Task 1:
In the music emotion classifier readme, which tool does the cleaning step use to keep only English songs?
Task 2:
Please duplicate every line of the spot-the-difference rows below, without changing them, and leave the picture lines out of your answer.
## BEGIN Extracted text
Music emotion classifiers based on lyrics using LDA, SVM, and AdaBoost
- Install git-lfs (Follow instructions on https://git-lfs.github.com/)
- Clone repo
- Pull using git-lfs
- Create virtual env (Optional)
- Run 'pip install -r requirements.txt'
Original using dataset found in 'data/spotify/' and 'data/deezer/' directories, which do not include lyrics. Lyrics for each song was scraped from Genius using tweaked-version of lyricsgenius (with slight modification to search_song api). Upon completion, a gen_{dataset_name}_data.csv and gen_{dataset_name}_error_log.txt is created for each dataset.
Running 'python shared/gen_dataset.py' will initiate scraping for lyrics for each song in the datasets. The result of api call is verified quickly by checking that song title & artist names found online match with dataset values before being store.
Columns
- song - song title (string)
- artist - artist name (string)
- valence - valence rating (numeric)
- arousal - arousal rating (numeric)
- lyrics - lyrics (string)
- found_song - song title found online (string)
- found_artist - artist name found online (string)
Running 'python shared/clean_dataset.py' will initiate some basic cleaning/preprocessing of datasets generated by shared/gen_dataset.py. Songs are cleaned based on lyric length, lyric tags (e.g. [VERSE 1]), language (English only using langdetect), word count limit, and unique word count threshold. Following this, generation of emotion class label ('y') takes place based on the quadrants of valence-arousal space (see fig. below).
Columns
- song - song title (string)
- artist - artist name (string)
- valence - valence rating (numeric)
- arousal - arousal rating (numeric)
- lyrics - lyrics (string)
- found_song - song title found online (string)
- found_artist - artist name found online (string)
- y - emotion class label from 1-4 (numeric)
## END Extracted text
## BEGIN Supplied entries
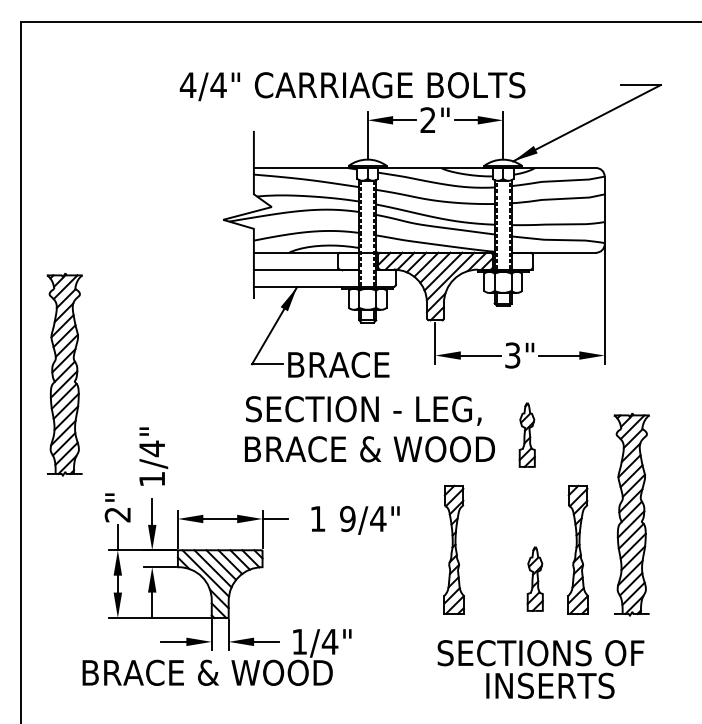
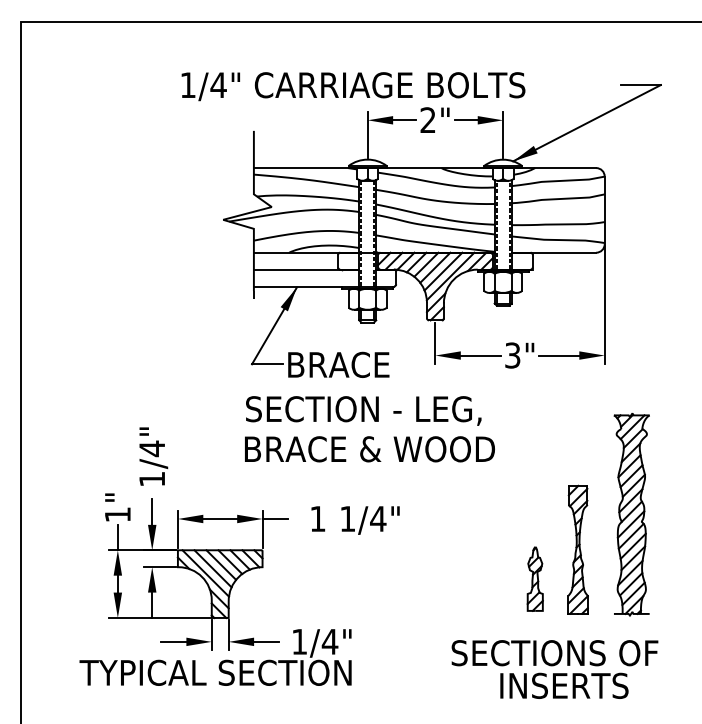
text at (187, 84): 4/4" -> 1/4"
part at (64, 374): present -> none
part at (526, 434): present -> none
text at (117, 514): 2" -> 1"
text at (347, 518): 9/4" -> 1/4"
part at (453, 549): present -> none
text at (540, 669) position: (540, 669) -> (554, 669)
text at (215, 672): BRACE & WOOD -> TYPICAL SECTION
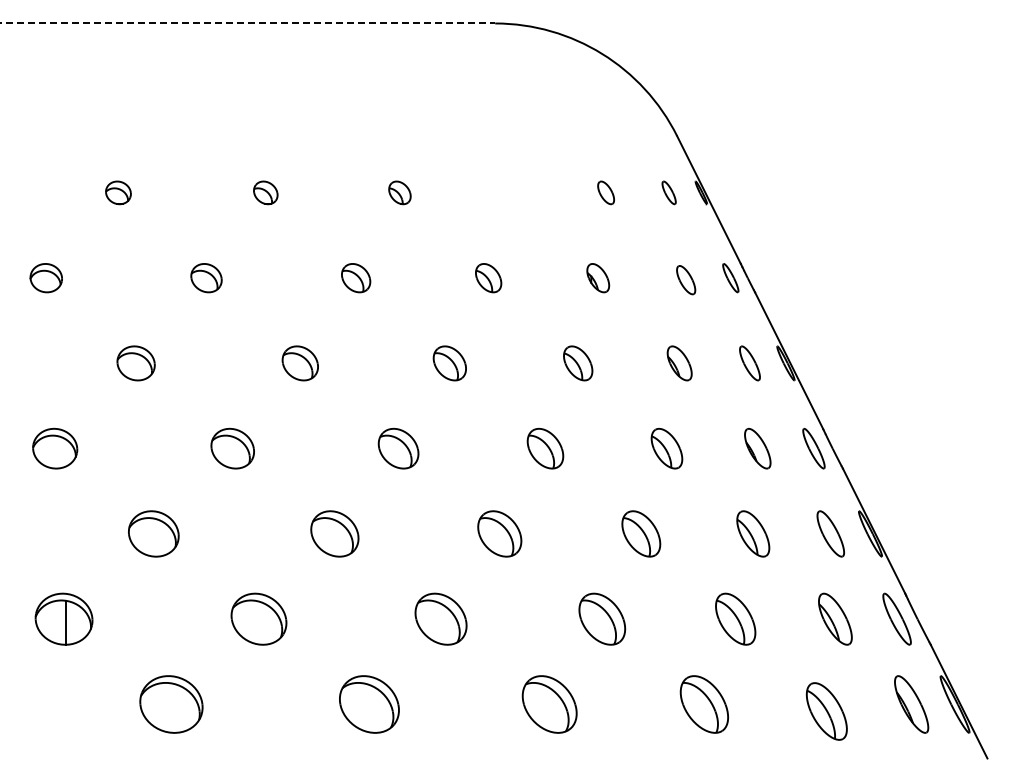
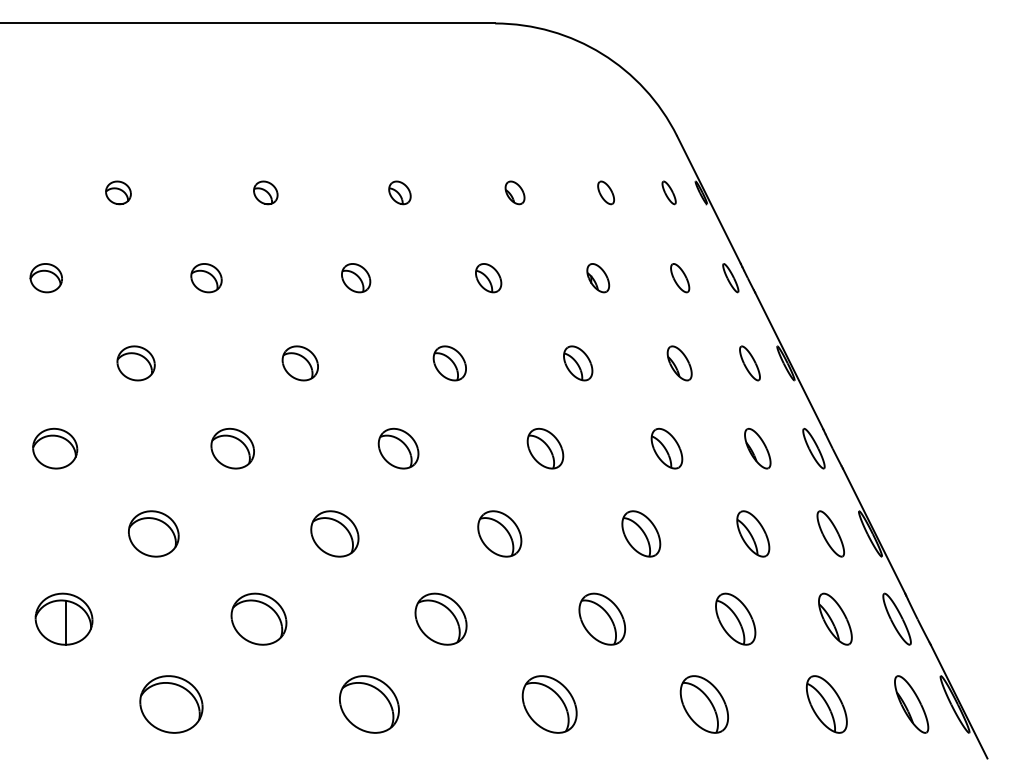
line at (248, 23): dashed -> solid
part at (514, 192): none -> present
part at (686, 280) position: (686, 280) -> (680, 278)
part at (826, 711) position: (826, 711) -> (826, 704)
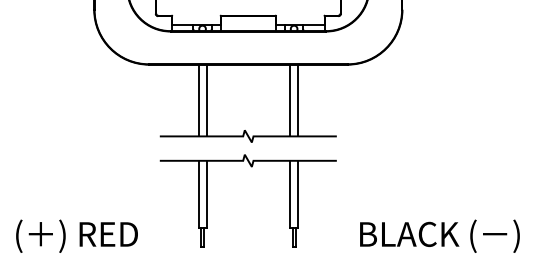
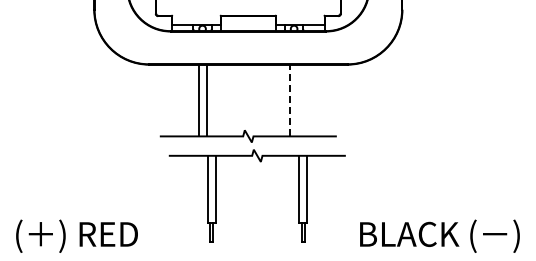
## END Supplied entries
Exercise solution 1:
langdetect

Exercise solution 2:
text at (187, 84): 4/4" -> 1/4"
part at (64, 374): present -> none
part at (526, 434): present -> none
text at (117, 514): 2" -> 1"
text at (347, 518): 9/4" -> 1/4"
part at (453, 549): present -> none
text at (540, 669) position: (540, 669) -> (554, 669)
text at (215, 672): BRACE & WOOD -> TYPICAL SECTION
line at (248, 23): dashed -> solid
part at (514, 192): none -> present
part at (686, 280) position: (686, 280) -> (680, 278)
part at (826, 711) position: (826, 711) -> (826, 704)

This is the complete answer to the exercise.